The Home Office could be split into two departments under recommendations being put forward by Home Secretary John Reid. This will be the biggest challenge to his honeymoon period as Home Secretary. Is he getting the balance right beween ‘quick wins’ and sound transformational policies?
Plans announced this week suggest that John Reid will seek to split the Home Office. One new department will deal with security issues and the other with justice. The plans are to be put before the Cabinet for discussion.
John Reid has displayed an energetic and pugnacious leadership stance in his brief time as Home Secretary. He took over in May 2006, after his predecessor Charles Clarke had departed following a story of foreign criminals being released from prison without being considered for deportation. Subsequently, serous errors on police computers have been revealed and inmates including terror suspects have ‘disappeared’ from custody, (precise numbers not known to the Prison Service).

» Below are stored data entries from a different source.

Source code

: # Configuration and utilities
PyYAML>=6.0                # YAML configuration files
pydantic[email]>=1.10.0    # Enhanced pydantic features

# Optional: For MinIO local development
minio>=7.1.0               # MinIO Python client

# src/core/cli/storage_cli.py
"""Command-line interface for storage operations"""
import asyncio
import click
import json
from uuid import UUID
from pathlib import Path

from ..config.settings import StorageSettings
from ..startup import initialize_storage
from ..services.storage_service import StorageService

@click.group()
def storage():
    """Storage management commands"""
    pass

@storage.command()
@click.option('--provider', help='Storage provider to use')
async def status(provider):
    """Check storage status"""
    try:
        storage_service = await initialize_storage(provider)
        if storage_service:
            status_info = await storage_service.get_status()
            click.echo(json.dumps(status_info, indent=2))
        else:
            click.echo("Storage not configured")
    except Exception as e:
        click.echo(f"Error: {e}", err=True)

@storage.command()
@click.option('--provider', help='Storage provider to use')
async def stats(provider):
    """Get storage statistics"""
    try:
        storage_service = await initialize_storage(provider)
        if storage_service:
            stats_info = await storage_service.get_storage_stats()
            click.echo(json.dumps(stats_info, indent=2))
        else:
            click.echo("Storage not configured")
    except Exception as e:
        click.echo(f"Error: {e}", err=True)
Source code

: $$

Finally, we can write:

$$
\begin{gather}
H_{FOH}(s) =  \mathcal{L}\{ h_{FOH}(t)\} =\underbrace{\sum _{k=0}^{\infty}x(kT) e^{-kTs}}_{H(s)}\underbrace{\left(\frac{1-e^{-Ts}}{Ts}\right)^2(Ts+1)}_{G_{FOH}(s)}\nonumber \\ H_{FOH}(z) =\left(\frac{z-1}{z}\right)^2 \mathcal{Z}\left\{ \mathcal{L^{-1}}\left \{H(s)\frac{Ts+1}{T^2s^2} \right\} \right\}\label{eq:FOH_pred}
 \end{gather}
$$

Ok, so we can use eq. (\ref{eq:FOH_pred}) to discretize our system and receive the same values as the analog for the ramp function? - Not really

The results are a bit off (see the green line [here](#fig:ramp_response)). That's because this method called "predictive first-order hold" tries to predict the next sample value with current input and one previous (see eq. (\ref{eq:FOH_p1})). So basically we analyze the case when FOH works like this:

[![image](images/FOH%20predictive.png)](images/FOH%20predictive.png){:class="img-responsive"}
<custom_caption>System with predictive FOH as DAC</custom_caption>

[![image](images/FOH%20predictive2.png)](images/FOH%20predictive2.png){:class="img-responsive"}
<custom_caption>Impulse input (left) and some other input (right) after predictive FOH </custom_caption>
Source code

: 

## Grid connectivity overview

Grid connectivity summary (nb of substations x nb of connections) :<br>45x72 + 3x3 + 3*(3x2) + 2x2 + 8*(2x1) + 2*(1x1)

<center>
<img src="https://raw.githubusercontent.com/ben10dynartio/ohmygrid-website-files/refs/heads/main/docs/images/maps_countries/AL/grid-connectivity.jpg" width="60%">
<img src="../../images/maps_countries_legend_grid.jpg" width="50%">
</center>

Initially, he took the line that such weaknesses were inherited. In a memorable phrase, the Home Office was ‘not fit for purpose’. Since then, he has initiated extensive internal investigations. The ‘fitness for purpose’ of forty four most senior figures have been assessed, and two new chief executives have been brought in.
In business mythology, leaders brought into a crisis go for quick visible results. Shortly after John Reid’s appointment, Nick Cohen blogged that
‘Reid told the senior civil servants that he wanted “quick wins” – his version of Tony Blair’s “eye-catching initiatives”. Quick wins followed by the truckload .. One senior civil servant told me that a part of the explanation for the shambles in his department was the “absolutely unrelenting pressure” for “top-grade people to spend a vast amount of their time pushing out initiatives”.
The BBC noted that ‘In a recent commons statement he addressed the most recent Home Office embarrassment over failure to maintain accurate records of people in the United Kingdom who had commited criminal offences abroad. He found it increasingly difficult to maintain the line that he was not responsible for such continued procedural weaknesses falling within the responsibilities of The Home Office’.
The merits of a quick-win strategy for leaders
There is an intuitive feeling that a new leader should go a quick win. First impressions are important. Particularly if a leader arrives to ‘sort out’ a crisis, the psychology of the quick win is appealing. The leader addresses anxieties, and shows that he or she is decisive. Ritala Houston illustrates the quick win in the context of IT projects (quite relevant in some respects to the current issue).
But the mythology is worth challenging. On one hand, decisiveness may sit uneasily with the claim that there are complex issues to be understood, so that a newcomer may be reacting before being aware of important aspects of the situation.
The Leadership Dilemma
There is a leadership dilemma here. How can a leader take advantage of the leadership honeymoon without starting new schemes based on inadequate knowledge and preparation? Answers please to this blog, or Dr John Reid.